For freshman Kyler “Ky” Lotte, a digital cinema student at DePaul, it simply started with a hashtag.
As he snuck past a security guard in a parking garage near Adams Street, Lotte bolted for the 12th floor. With him was his Canon T3i around his neck and a bag full of camera filters. Sure he was trespassing, but it’s the thrill that urban photographers like Lotte strive for.
Lotte was hooked in February. He noticed an Instagram page called #UrbanAisle that features street photography from all over the world. He started to use the tag. Jason Shields, the founder of Urban Aisle, noticed his work and invited him to join.
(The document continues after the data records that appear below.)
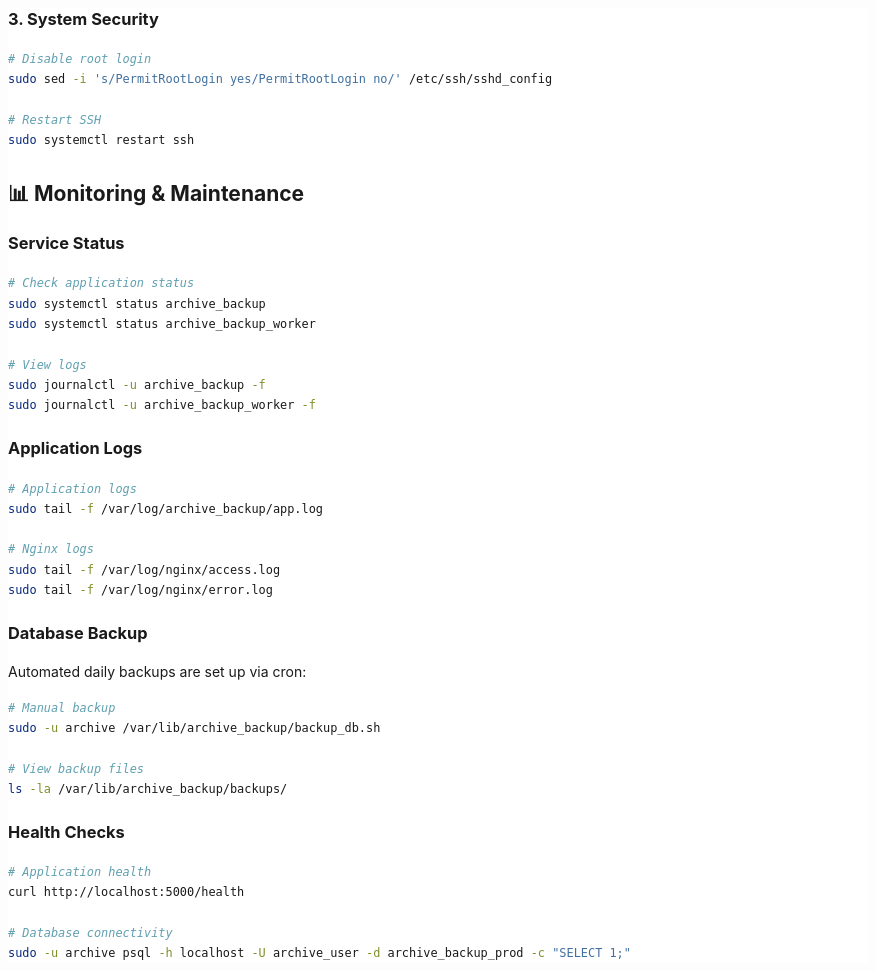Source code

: ### 3. System Security

```bash
# Disable root login
sudo sed -i 's/PermitRootLogin yes/PermitRootLogin no/' /etc/ssh/sshd_config

# Restart SSH
sudo systemctl restart ssh
```

## 📊 Monitoring & Maintenance

### Service Status

```bash
# Check application status
sudo systemctl status archive_backup
sudo systemctl status archive_backup_worker

# View logs
sudo journalctl -u archive_backup -f
sudo journalctl -u archive_backup_worker -f
```

### Application Logs

```bash
# Application logs
sudo tail -f /var/log/archive_backup/app.log

# Nginx logs
sudo tail -f /var/log/nginx/access.log
sudo tail -f /var/log/nginx/error.log
```

### Database Backup

Automated daily backups are set up via cron:

```bash
# Manual backup
sudo -u archive /var/lib/archive_backup/backup_db.sh

# View backup files
ls -la /var/lib/archive_backup/backups/
```

### Health Checks

```bash
# Application health
curl http://localhost:5000/health

# Database connectivity
sudo -u archive psql -h localhost -U archive_user -d archive_backup_prod -c "SELECT 1;"
```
“He steps aside and observes,” Shield said. “He captures what is going on behind the lenses. Unlike most who I had worked with, he doesn’t rush to the front and look for his or her picture to be taken.”
Before his interest in urban photography that often inspired hide and seek with security guards, Lotte became a photographer in 2013 and specialized in macrophotography. It presented a new set of eyes to look at familiar environments, even if it was in his backyard in Boulder, Colorado. It could be the bug on the flower petal or the small pebble beside.
“He is very much about capturing the beauty. He is always ready to look good for pictures himself and the same thing can be said about his shot composition,” Connor Brown, a classmate of his, said. “That’s why his work is always aesthetically pleasing.”
Then there is capturing the movement. He was 11 when he watched his older brother and neighbor dance and do street shows. It was first tutting (an urban dance style), then breakdancing and then choreographed hip-hop.
“He looks like he should be singing, but he is dancing. His dance is fluid and passionate. He is one funky dude from Colorado,” said Patrick Sarmiento, his roommate for next year.
Lotte saw an opportunity to redefine himself in Chicago, to push himself forward in each of his passions.
“Back home, they know me so well. I can see their progress versus my progress,” Lotte said. “Here, not everyone knows my flaws yet, and I can put up that false barrier a little bit and make a new name for myself.”
A new environment may be intimidating, but home can sometimes be even more terrifying. Sometimes he feels like he is spread so thin and it’s hard to focus on just himself.
“This might sound funny but I have to create an understanding with each aspect of my life,” Lotte said. “I will be writing a paper for hours and hours and I will have a conversation with myself. Say, ‘Hey, you need to go dance,’ I will use photography and dance as a therapy.”
“He has both the artistic and technical proficiency. Usually people only have one or another,” Marc Menet, an adjunct professor in the College of Computing and Digital Media, said.
Menet said that in class, he always showed high energy and willingness to go out of his way to help other students.
“Rather than using existing works of others, he chose to have himself filmed while dancing and through edits, he created this abstract work that was really memorable,” Menet said.